Dengan serangkaian kewenangan dan kewajiban tersebut, dalam perjalanan waktu kehadiran MK sangat dibutuhkan oleh masyarakat, terutama dalam kewenangan pengujian Undang-Undang terhadap UUD 1945 yang menjadi dominan kerja MK. Kewenangan pengujian Undang-Undang terhadap UUD 1945 merupakan ide awal pembentukan MK.
Sejak berdiri pada 2003 sampai 2022, MK meregistrasi 3.463 yang terdiri dari 1603 perkara pengujian Undang-undang, 29 perkara sengketa kewenangan antar lembaga negara (SKLN), 676 perkara perselisihan hasil pemilihan umum, dan 1.113 perkara perselisihan hasil pemilihan umum kepala daerah (Data Konferensi Pers MK 2022).

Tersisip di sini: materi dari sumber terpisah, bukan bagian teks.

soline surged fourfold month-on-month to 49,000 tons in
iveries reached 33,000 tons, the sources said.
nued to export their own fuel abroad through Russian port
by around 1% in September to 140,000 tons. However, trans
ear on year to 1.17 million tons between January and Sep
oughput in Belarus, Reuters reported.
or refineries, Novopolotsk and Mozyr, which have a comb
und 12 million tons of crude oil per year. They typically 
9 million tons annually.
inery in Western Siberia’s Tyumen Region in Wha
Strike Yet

Kekuasaan kehakiman saat ini diemban oleh dua lembaga yakni Mahkamah Agung dan Mahkamah Konstitusi. Keberadaan MK sebagai pelaku kekuasaan kehakiman yang kewenangannya ditentukan dalam UUD 1945, sangatlah diperlukan karena amandemen UUD 1945 telah menyebabkan UUD 1945 kedudukannya sebagai
staat fundamental norm yang di dalamnya kewenangan lembaga-lembaga negara diatur, artinya segala persoalan kenegaraan harus didasarkan dan bersumber dari UUD 1945 tersebut, selanjutnya MPR tidak lagi menjadi lembaga tertinggi dan kedudukan lembaga-lembaga negara yang diatur dalam UUD 1945 adalah sederajat, serta masing-masing lembaga negara mempunyai kewenangan sesuai dengan fungsinya yang diberikan oleh UUD 1945.

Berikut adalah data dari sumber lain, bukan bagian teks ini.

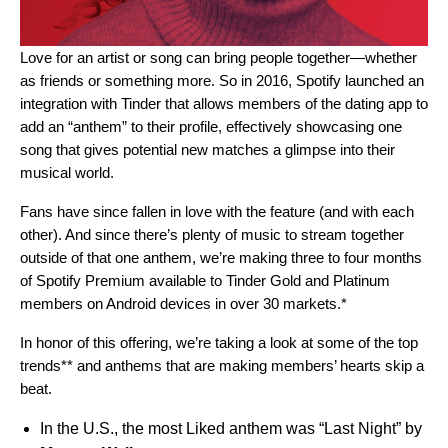
Love for an artist or song can bring people together—whether
as friends or something more. So in 2016, Spotify launched an
integration with Tinder that allows members of the dating app to
add an “
anthem
” to their profile, effectively showcasing one
song that gives potential new matches a glimpse into their
musical world.
Fans have since fallen in love with the feature (and with each
other). And since there’s plenty of music to stream together
outside of that one anthem,
we’re making three to four months
of
Spotify Premium available to
Tinder Gold and Platinum
members
on Android devices in over 30 markets.*
In honor of this offering, we’re taking a look at some of the top
trends** and anthems that are making members’ hearts skip a
beat.
In the U.S., the most Liked anthem was “
Last Night”
by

Untuk menjaga agar kehidupan ketatanegaraan secara hukum tidak menyimpang dari ketentuan-ketentuan yang telah ditetapkan oleh UUD 1945, maka diperlukan suatu tata cara hukum apabila terjadi pelanggaran terhadap UUD 1945. Oleh karenanya kewenangan MK untuk melakukan pengujian Undang-Undang terhadap UUD 1945 yang kewenangan diberikan oleh UUD 1945 adalah dimaksudkan untuk menegakkan ketentuan yang terdapat dalam UUD 1945 karena dari hal inilah persoalan konstitusionalitas dapat timbul.

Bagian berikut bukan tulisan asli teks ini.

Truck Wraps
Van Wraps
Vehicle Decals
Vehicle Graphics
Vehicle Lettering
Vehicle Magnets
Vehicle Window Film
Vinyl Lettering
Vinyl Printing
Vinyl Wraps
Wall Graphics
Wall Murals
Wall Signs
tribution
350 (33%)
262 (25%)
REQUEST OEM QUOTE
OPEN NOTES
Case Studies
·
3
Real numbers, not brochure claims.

Pengujian Peraturan Perundang-undanganSalah satu kewenangan MK yang diberikan oleh amandemen UUD 1945 dan UU MK adalah menguji Undang-undang terhadap UUD 1945. Dalam UU MK ditegaskan bahwa yang dapat mengajukan permohonan pengujian Undang-Undang salah satunya adalah perorangan warga negara Indonesia. MK juga telah membuat kualifikasi kerugian konstitusional yang disebabkan oleh berlakunya Undang-undang yang dimohonkan untuk diuji harus dipenuhi lima syarat yang bersifat kumulatif.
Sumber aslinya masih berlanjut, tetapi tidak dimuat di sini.